An Appellate Division, First Department panel has decided that the renter, Odilson Fuentes, cannot recover at summary judgment for rent overcharges, despite a correct lower-court ruling that he was entitled to a rent-stabilized apartment, because “he failed to present evidence of rent overcharge [during the] four years prior to the commencement of [his] lawsuit in January 2014.”
“While rental history may be examined beyond [the] four years [before the bringing of a lawsuit] to determine rent-stabilized status, it may not be used for the purpose of calculating an overcharge,” the unanimous panel wrote, citing East W. Renovating v.
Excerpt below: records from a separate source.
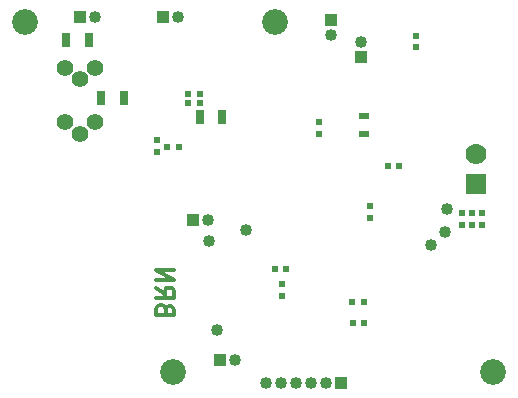
<source format=gbs>
G04 (created by PCBNEW (2013-may-18)-stable) date Tue 15 Oct 2013 04:41:00 PM EDT*
%MOIN*%
G04 Gerber Fmt 3.4, Leading zero omitted, Abs format*
%FSLAX34Y34*%
G01*
G70*
G90*
G04 APERTURE LIST*
%ADD10C,0.00590551*%
%ADD11C,0.011811*%
%ADD12R,0.0275591X0.0511811*%
%ADD13R,0.0354331X0.023622*%
%ADD14R,0.023622X0.019685*%
%ADD15R,0.019685X0.023622*%
%ADD16C,0.07*%
%ADD17R,0.07X0.07*%
%ADD18C,0.04*%
%ADD19R,0.04X0.04*%
%ADD20C,0.055*%
%ADD21C,0.086*%
G04 APERTURE END LIST*
G54D10*
G54D11*
X53290Y-44678D02*
X53262Y-44594D01*
X53234Y-44565D01*
X53177Y-44537D01*
X53093Y-44537D01*
X53037Y-44565D01*
X53009Y-44594D01*
X52980Y-44650D01*
X52980Y-44875D01*
X53571Y-44875D01*
X53571Y-44678D01*
X53543Y-44622D01*
X53515Y-44594D01*
X53459Y-44565D01*
X53402Y-44565D01*
X53346Y-44594D01*
X53318Y-44622D01*
X53290Y-44678D01*
X53290Y-44875D01*
X52980Y-43947D02*
X53262Y-44144D01*
X52980Y-44284D02*
X53571Y-44284D01*
X53571Y-44059D01*
X53543Y-44003D01*
X53515Y-43975D01*
X53459Y-43947D01*
X53374Y-43947D01*
X53318Y-43975D01*
X53290Y-44003D01*
X53262Y-44059D01*
X53262Y-44284D01*
X52980Y-43694D02*
X53571Y-43694D01*
X52980Y-43356D01*
X53571Y-43356D01*
G54D12*
X55188Y-38260D03*
X54439Y-38260D03*
X51904Y-37610D03*
X51155Y-37610D03*
X49975Y-35700D03*
X50724Y-35700D03*
G54D13*
X59900Y-38810D03*
X59900Y-38219D03*
G54D14*
X61645Y-35941D03*
X61645Y-35548D03*
X53000Y-39436D03*
X53000Y-39043D03*
X60100Y-41228D03*
X60100Y-41621D03*
X58395Y-38816D03*
X58395Y-38423D03*
X57170Y-43838D03*
X57170Y-44231D03*
G54D15*
X59518Y-44430D03*
X59911Y-44430D03*
X59523Y-45135D03*
X59916Y-45135D03*
X56928Y-43330D03*
X57321Y-43330D03*
X54048Y-37805D03*
X54441Y-37805D03*
X54048Y-37500D03*
X54441Y-37500D03*
X53333Y-39270D03*
X53726Y-39270D03*
X61086Y-39900D03*
X60693Y-39900D03*
G54D16*
X63652Y-39483D03*
G54D17*
X63652Y-40483D03*
G54D18*
X50940Y-34940D03*
G54D19*
X50440Y-34940D03*
G54D18*
X53719Y-34937D03*
G54D19*
X53219Y-34937D03*
G54D18*
X59816Y-35764D03*
G54D19*
X59816Y-36264D03*
G54D18*
X58820Y-35510D03*
G54D19*
X58820Y-35010D03*
G54D18*
X54700Y-41680D03*
G54D19*
X54200Y-41680D03*
G54D18*
X56625Y-47110D03*
X57125Y-47110D03*
X58125Y-47110D03*
X57625Y-47110D03*
X58625Y-47110D03*
G54D19*
X59125Y-47110D03*
G54D20*
X50437Y-37003D03*
X49937Y-36629D03*
X50937Y-36629D03*
X50437Y-38814D03*
X49937Y-38440D03*
X50937Y-38440D03*
G54D18*
X55960Y-42040D03*
X62138Y-42538D03*
X55020Y-45350D03*
X54740Y-42400D03*
X62614Y-42094D03*
X62670Y-41328D03*
X55615Y-46375D03*
G54D19*
X55115Y-46375D03*
G54D21*
X64220Y-46768D03*
X56948Y-35096D03*
X48614Y-35096D03*
X53550Y-46768D03*
G54D14*
X63156Y-41471D03*
X63156Y-41864D03*
X63496Y-41864D03*
X63496Y-41471D03*
X63826Y-41864D03*
X63826Y-41471D03*
M02*

</source>
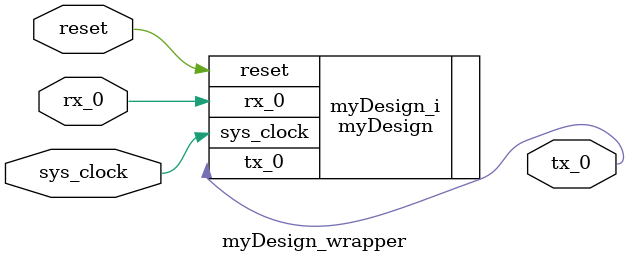
<source format=v>
`timescale 1 ps / 1 ps

module myDesign_wrapper
   (reset,
    rx_0,
    sys_clock,
    tx_0);
  input reset;
  input rx_0;
  input sys_clock;
  output tx_0;

  wire reset;
  wire rx_0;
  wire sys_clock;
  wire tx_0;

  myDesign myDesign_i
       (.reset(reset),
        .rx_0(rx_0),
        .sys_clock(sys_clock),
        .tx_0(tx_0));
endmodule

</source>
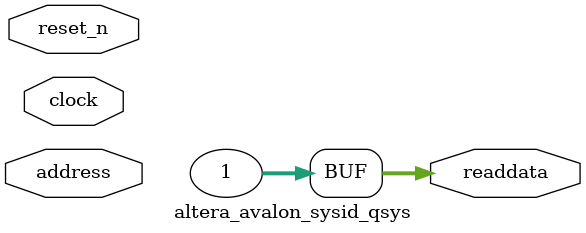
<source format=v>
module altera_avalon_sysid_qsys(	// file.cleaned.mlir:2:3
  input         address,	// file.cleaned.mlir:2:42
                clock,	// file.cleaned.mlir:2:60
                reset_n,	// file.cleaned.mlir:2:76
  output [31:0] readdata	// file.cleaned.mlir:2:95
);

  assign readdata = 32'h1;	// file.cleaned.mlir:3:15, :4:5
endmodule


</source>
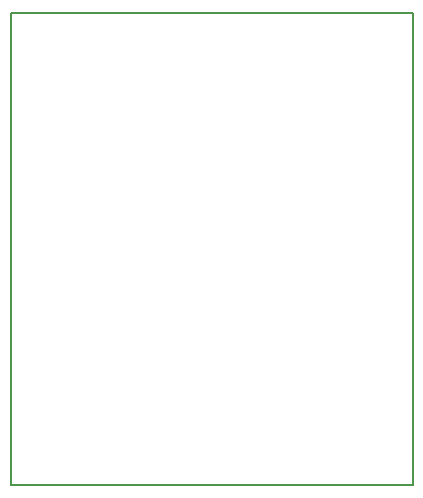
<source format=gm1>
G04 #@! TF.GenerationSoftware,KiCad,Pcbnew,5.0.2-bee76a0~70~ubuntu18.04.1*
G04 #@! TF.CreationDate,2019-05-30T10:34:00+02:00*
G04 #@! TF.ProjectId,DummyLoad,44756d6d-794c-46f6-9164-2e6b69636164,1.0*
G04 #@! TF.SameCoordinates,Original*
G04 #@! TF.FileFunction,Profile,NP*
%FSLAX46Y46*%
G04 Gerber Fmt 4.6, Leading zero omitted, Abs format (unit mm)*
G04 Created by KiCad (PCBNEW 5.0.2-bee76a0~70~ubuntu18.04.1) date Do 30 Mai 2019 10:34:00 CEST*
%MOMM*%
%LPD*%
G01*
G04 APERTURE LIST*
%ADD10C,0.150000*%
G04 APERTURE END LIST*
D10*
X83000000Y-100000000D02*
X83000000Y-140000000D01*
X117000000Y-100000000D02*
X83000000Y-100000000D01*
X117000000Y-140000000D02*
X117000000Y-100000000D01*
X83000000Y-140000000D02*
X117000000Y-140000000D01*
M02*

</source>
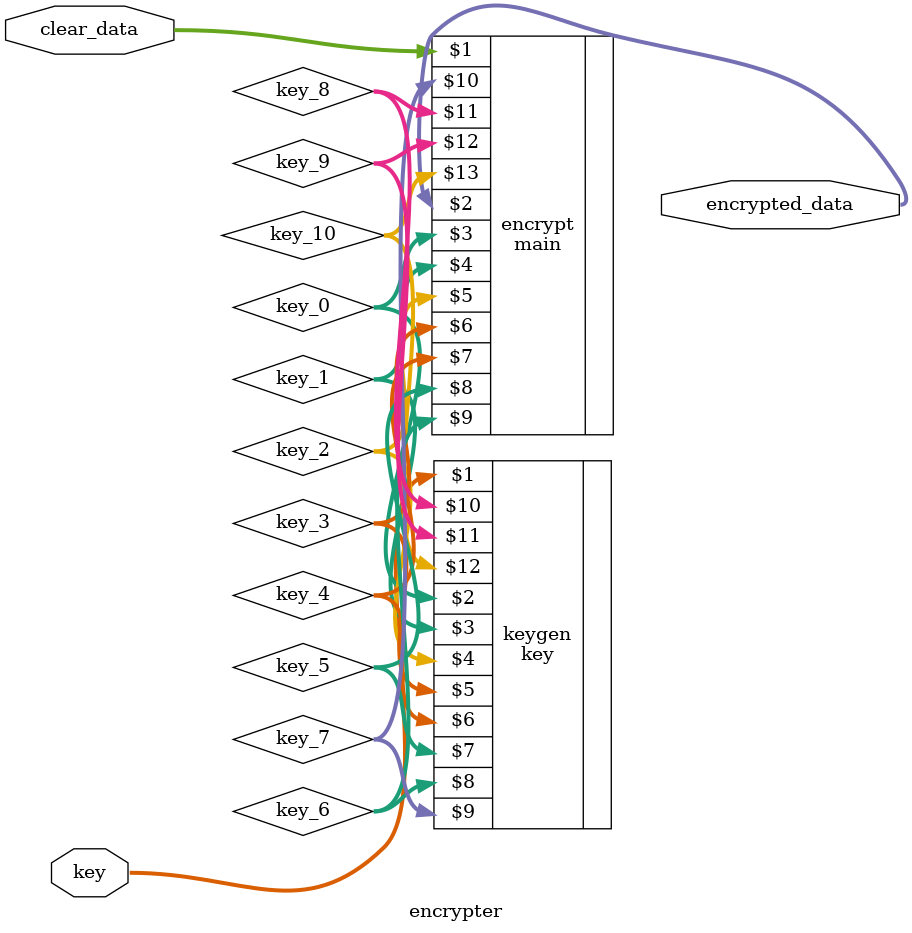
<source format=v>
`timescale 1ns / 1ps


module encrypter(
clear_data,
key,
encrypted_data
    );

input  [0:127] clear_data;
input  [0:127] key;
output [0:127] encrypted_data;

wire  [0:127] key_0,key_1,key_2,key_3,key_4,key_5,key_6,key_7,key_8,key_9,key_10;

key keygen(key,key_0,key_1,key_2,key_3,key_4,key_5,key_6,key_7,key_8,key_9,key_10);
main encrypt(clear_data,encrypted_data,key_0,key_1,key_2,key_3,key_4,key_5,key_6,key_7,key_8,key_9,key_10);
endmodule
</source>
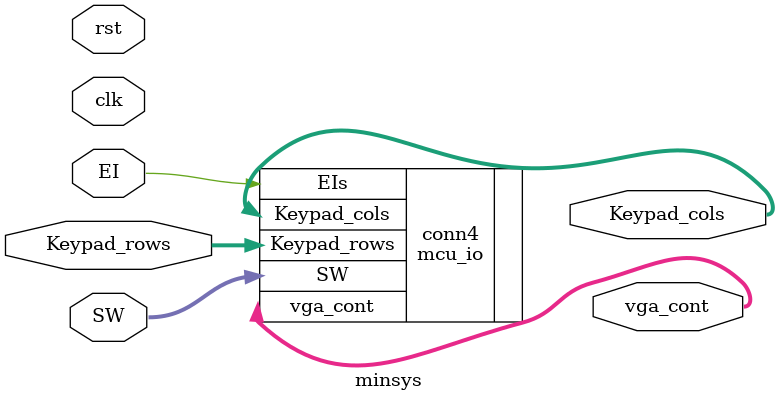
<source format=v>
`include "mcu.v"
`include "mcu_io.v"

module minsys(
    input clk,
    input rst,
    input EI,
    input [7:0] SW,
    output [9:0] vga_cont,
    input [3:0] Keypad_rows,
    output [3:0] Keypad_cols 
);

wire [7:0] sw_pos_wire;
wire [7:0] Decoded_keyboard_wire;
wire [7:0] Grid_Position_wire;
wire [7:0] Color_wire;

mcu conn3(
    .rst(rst),
    .clk(clk),
    .mcu_input(sw_pos_wire),
    .KB(Decoded_keyboard_wire),
    .Output_MSB(Grid_Position_wire),
    .Output_LSB(Color_wire)
);

mcu_io conn4(
    .EIs(EI),
    .SW(SW),
    .vga_cont(vga_cont),
    .Keypad_rows(Keypad_rows),
    .Keypad_cols(Keypad_cols)
);

endmodule
</source>
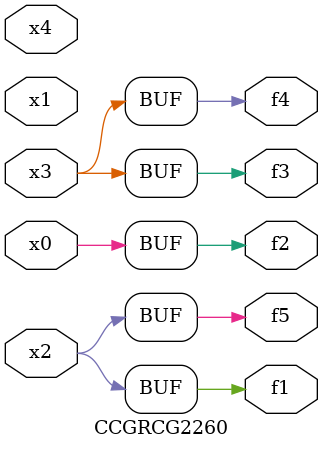
<source format=v>
module CCGRCG2260(
	input x0, x1, x2, x3, x4,
	output f1, f2, f3, f4, f5
);
	assign f1 = x2;
	assign f2 = x0;
	assign f3 = x3;
	assign f4 = x3;
	assign f5 = x2;
endmodule

</source>
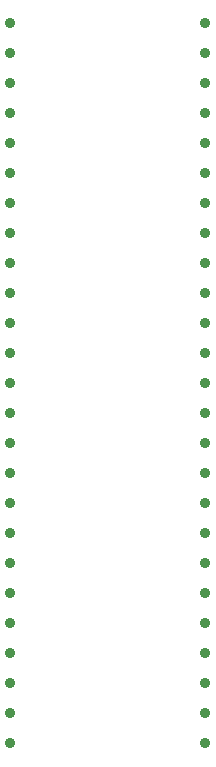
<source format=gbr>
G04 DesignSpark PCB Gerber Version 10.0 Build 5299*
%FSLAX35Y35*%
%MOIN*%
%ADD120C,0.03500*%
X0Y0D02*
D02*
D120*
X10250Y10250D03*
Y20250D03*
Y30250D03*
Y40250D03*
Y50250D03*
Y60250D03*
Y70250D03*
Y80250D03*
Y90250D03*
Y100250D03*
Y110250D03*
Y120250D03*
Y130250D03*
Y140250D03*
Y150250D03*
Y160250D03*
Y170250D03*
Y180250D03*
Y190250D03*
Y200250D03*
Y210250D03*
Y220250D03*
Y230250D03*
Y240250D03*
Y250250D03*
X75250Y10250D03*
Y20250D03*
Y30250D03*
Y40250D03*
Y50250D03*
Y60250D03*
Y70250D03*
Y80250D03*
Y90250D03*
Y100250D03*
Y110250D03*
Y120250D03*
Y130250D03*
Y140250D03*
Y150250D03*
Y160250D03*
Y170250D03*
Y180250D03*
Y190250D03*
Y200250D03*
Y210250D03*
Y220250D03*
Y230250D03*
Y240250D03*
Y250250D03*
X0Y0D02*
M02*

</source>
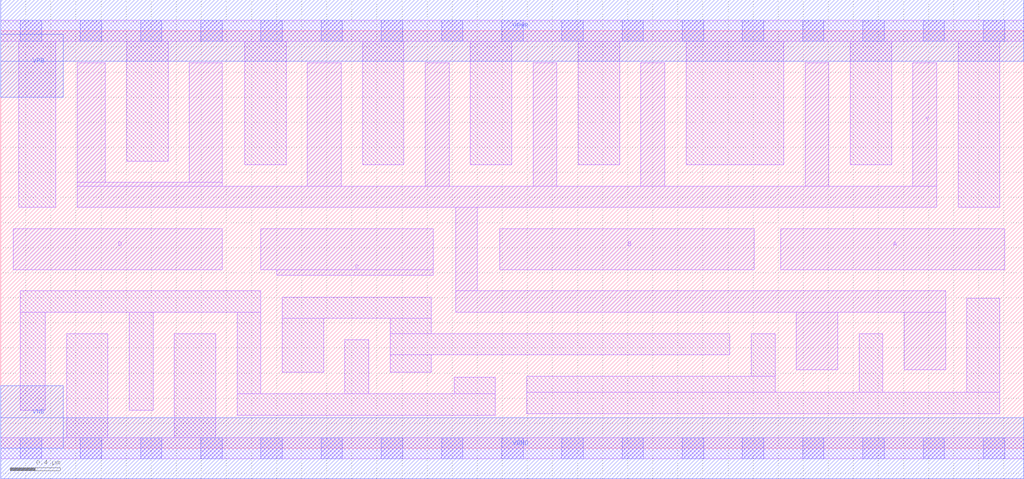
<source format=lef>
# Copyright 2020 The SkyWater PDK Authors
#
# Licensed under the Apache License, Version 2.0 (the "License");
# you may not use this file except in compliance with the License.
# You may obtain a copy of the License at
#
#     https://www.apache.org/licenses/LICENSE-2.0
#
# Unless required by applicable law or agreed to in writing, software
# distributed under the License is distributed on an "AS IS" BASIS,
# WITHOUT WARRANTIES OR CONDITIONS OF ANY KIND, either express or implied.
# See the License for the specific language governing permissions and
# limitations under the License.
#
# SPDX-License-Identifier: Apache-2.0

VERSION 5.5 ;
NAMESCASESENSITIVE ON ;
BUSBITCHARS "[]" ;
DIVIDERCHAR "/" ;
MACRO sky130_fd_sc_lp__nand4_4
  CLASS CORE ;
  SOURCE USER ;
  ORIGIN  0.000000  0.000000 ;
  SIZE  8.160000 BY  3.330000 ;
  SYMMETRY X Y R90 ;
  SITE unit ;
  PIN A
    ANTENNAGATEAREA  1.260000 ;
    DIRECTION INPUT ;
    USE SIGNAL ;
    PORT
      LAYER li1 ;
        RECT 6.220000 1.425000 8.005000 1.750000 ;
    END
  END A
  PIN B
    ANTENNAGATEAREA  1.260000 ;
    DIRECTION INPUT ;
    USE SIGNAL ;
    PORT
      LAYER li1 ;
        RECT 3.980000 1.425000 6.010000 1.750000 ;
    END
  END B
  PIN C
    ANTENNAGATEAREA  1.260000 ;
    DIRECTION INPUT ;
    USE SIGNAL ;
    PORT
      LAYER li1 ;
        RECT 2.075000 1.425000 3.450000 1.750000 ;
        RECT 2.200000 1.380000 3.450000 1.425000 ;
    END
  END C
  PIN D
    ANTENNAGATEAREA  1.260000 ;
    DIRECTION INPUT ;
    USE SIGNAL ;
    PORT
      LAYER li1 ;
        RECT 0.100000 1.425000 1.765000 1.750000 ;
    END
  END D
  PIN Y
    ANTENNADIFFAREA  3.292800 ;
    DIRECTION OUTPUT ;
    USE SIGNAL ;
    PORT
      LAYER li1 ;
        RECT 0.610000 1.920000 7.465000 2.090000 ;
        RECT 0.610000 2.090000 1.765000 2.120000 ;
        RECT 0.610000 2.120000 0.835000 3.075000 ;
        RECT 1.505000 2.120000 1.765000 3.075000 ;
        RECT 2.445000 2.090000 2.715000 3.075000 ;
        RECT 3.385000 2.090000 3.575000 3.075000 ;
        RECT 3.630000 1.085000 7.535000 1.255000 ;
        RECT 3.630000 1.255000 3.800000 1.920000 ;
        RECT 4.245000 2.090000 4.435000 3.075000 ;
        RECT 5.105000 2.090000 5.295000 3.075000 ;
        RECT 6.345000 0.625000 6.675000 1.085000 ;
        RECT 6.415000 2.090000 6.605000 3.075000 ;
        RECT 7.205000 0.625000 7.535000 1.085000 ;
        RECT 7.275000 2.090000 7.465000 3.075000 ;
    END
  END Y
  PIN VGND
    DIRECTION INOUT ;
    USE GROUND ;
    PORT
      LAYER met1 ;
        RECT 0.000000 -0.245000 8.160000 0.245000 ;
    END
  END VGND
  PIN VNB
    DIRECTION INOUT ;
    USE GROUND ;
    PORT
      LAYER met1 ;
        RECT 0.000000 0.000000 0.500000 0.500000 ;
    END
  END VNB
  PIN VPB
    DIRECTION INOUT ;
    USE POWER ;
    PORT
      LAYER met1 ;
        RECT 0.000000 2.800000 0.500000 3.300000 ;
    END
  END VPB
  PIN VPWR
    DIRECTION INOUT ;
    USE POWER ;
    PORT
      LAYER met1 ;
        RECT 0.000000 3.085000 8.160000 3.575000 ;
    END
  END VPWR
  OBS
    LAYER li1 ;
      RECT 0.000000 -0.085000 8.160000 0.085000 ;
      RECT 0.000000  3.245000 8.160000 3.415000 ;
      RECT 0.145000  1.920000 0.440000 3.245000 ;
      RECT 0.155000  0.305000 0.355000 1.085000 ;
      RECT 0.155000  1.085000 2.075000 1.255000 ;
      RECT 0.525000  0.085000 0.855000 0.915000 ;
      RECT 1.005000  2.290000 1.335000 3.245000 ;
      RECT 1.025000  0.305000 1.215000 1.085000 ;
      RECT 1.385000  0.085000 1.715000 0.915000 ;
      RECT 1.885000  0.265000 3.945000 0.435000 ;
      RECT 1.885000  0.435000 2.075000 1.085000 ;
      RECT 1.945000  2.260000 2.275000 3.245000 ;
      RECT 2.245000  0.605000 2.575000 1.035000 ;
      RECT 2.245000  1.035000 3.435000 1.205000 ;
      RECT 2.745000  0.435000 2.935000 0.865000 ;
      RECT 2.885000  2.260000 3.215000 3.245000 ;
      RECT 3.105000  0.605000 3.435000 0.745000 ;
      RECT 3.105000  0.745000 5.815000 0.915000 ;
      RECT 3.105000  0.915000 3.435000 1.035000 ;
      RECT 3.615000  0.435000 3.945000 0.565000 ;
      RECT 3.745000  2.260000 4.075000 3.245000 ;
      RECT 4.195000  0.275000 7.965000 0.445000 ;
      RECT 4.195000  0.445000 6.175000 0.575000 ;
      RECT 4.605000  2.260000 4.935000 3.245000 ;
      RECT 5.465000  2.260000 6.245000 3.245000 ;
      RECT 5.985000  0.575000 6.175000 0.915000 ;
      RECT 6.775000  2.260000 7.105000 3.245000 ;
      RECT 6.845000  0.445000 7.035000 0.915000 ;
      RECT 7.635000  1.920000 7.965000 3.245000 ;
      RECT 7.705000  0.445000 7.965000 1.195000 ;
    LAYER mcon ;
      RECT 0.155000 -0.085000 0.325000 0.085000 ;
      RECT 0.155000  3.245000 0.325000 3.415000 ;
      RECT 0.635000 -0.085000 0.805000 0.085000 ;
      RECT 0.635000  3.245000 0.805000 3.415000 ;
      RECT 1.115000 -0.085000 1.285000 0.085000 ;
      RECT 1.115000  3.245000 1.285000 3.415000 ;
      RECT 1.595000 -0.085000 1.765000 0.085000 ;
      RECT 1.595000  3.245000 1.765000 3.415000 ;
      RECT 2.075000 -0.085000 2.245000 0.085000 ;
      RECT 2.075000  3.245000 2.245000 3.415000 ;
      RECT 2.555000 -0.085000 2.725000 0.085000 ;
      RECT 2.555000  3.245000 2.725000 3.415000 ;
      RECT 3.035000 -0.085000 3.205000 0.085000 ;
      RECT 3.035000  3.245000 3.205000 3.415000 ;
      RECT 3.515000 -0.085000 3.685000 0.085000 ;
      RECT 3.515000  3.245000 3.685000 3.415000 ;
      RECT 3.995000 -0.085000 4.165000 0.085000 ;
      RECT 3.995000  3.245000 4.165000 3.415000 ;
      RECT 4.475000 -0.085000 4.645000 0.085000 ;
      RECT 4.475000  3.245000 4.645000 3.415000 ;
      RECT 4.955000 -0.085000 5.125000 0.085000 ;
      RECT 4.955000  3.245000 5.125000 3.415000 ;
      RECT 5.435000 -0.085000 5.605000 0.085000 ;
      RECT 5.435000  3.245000 5.605000 3.415000 ;
      RECT 5.915000 -0.085000 6.085000 0.085000 ;
      RECT 5.915000  3.245000 6.085000 3.415000 ;
      RECT 6.395000 -0.085000 6.565000 0.085000 ;
      RECT 6.395000  3.245000 6.565000 3.415000 ;
      RECT 6.875000 -0.085000 7.045000 0.085000 ;
      RECT 6.875000  3.245000 7.045000 3.415000 ;
      RECT 7.355000 -0.085000 7.525000 0.085000 ;
      RECT 7.355000  3.245000 7.525000 3.415000 ;
      RECT 7.835000 -0.085000 8.005000 0.085000 ;
      RECT 7.835000  3.245000 8.005000 3.415000 ;
  END
END sky130_fd_sc_lp__nand4_4

</source>
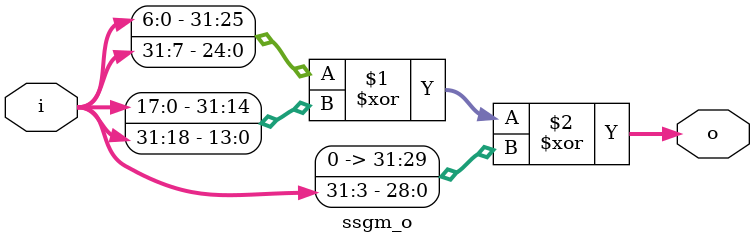
<source format=v>
module ssgm_o(
	input [31:0]i,
	output [31:0]o
);
assign o = {i[6:0],i[31:7]}^{i[17:0],i[31:18]}^{3'b000,i[31:3]};
endmodule

</source>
New York State Div. of Hous. & Community Renewal, 16 A.D.3d 166.
“Rent overcharge claims are generally subject to a four-year statute of limitations,” the panel of Justices John Sweeny, Judith Gische, Troy Webber, Marcy Kahn and Peter Moulton wrote.
The justices’ July 30 ruling partially reversed a 2017 decision from Manhattan Supreme Court Justice Ellen Coin, who had granted Fuentes partial summary judgment on his claim for rent overcharge. (The justices affirmed Coin’s decision that Fuentes was entitled to a rent-stabilized lease for the apartment.)
Fuentes, who moved into the apartment on West 183rd Street in 2010, had claimed both money damages and punitive damages for the alleged overcharges, including interest, as well as his attorney fees under Real Property Law §234 and the Rent Stabilization Law and Code, the justices said.
They further explained in their opinion that parties in rent overcharge actions “may look back farther than four years [before filing suit], where there is evidence of fraudulent conduct on the part of the landlord,” but that in Fuentes’ suit he had “failed to set forth sufficient indicia of fraud to warrant consideration of the rental history beyond the four-year statutory period from [the] January 2014” filing date.
“The [lower] court improperly concluded that defendant [Kwik Realty’s] failure to maintain any records of the alleged individual apartment improvements (IAIs) and its failure to provide notices under the Rent Stabilization Code relating to the last legal, regulated rent, were evidence of ‘an attempt to circumvent the Rent Stabilization Law,’’” the justices said.
They added, “While [Kwik Realty] failed to provide notices, [Kwik] registered the apartment with DHCR [the Division of Housing and Community Renewal]. And, although, [Kwik] concededly failed to maintain records of the alleged IAIs, there is no requirement under the [relevant] statute that such records be maintained indefinitely.”
Niles Welikson of Horing Welikson & Rosen, along with member Richard Walsh, represented Kwik Realty in the appeal.
Reached by phone Thursday, Walsh said that the lower court had “incorrectly granted summary judgment in favor of the plaintiff on the rent overcharge issue.”
“We think the [First Department] decision was correct because there was no evidence of a rent overcharge,” he added.
Matthew Chachere, an attorney with the Northern Manhattan Improvement Corp. Legal Services, represented Fuentes. He could not be reached for comment.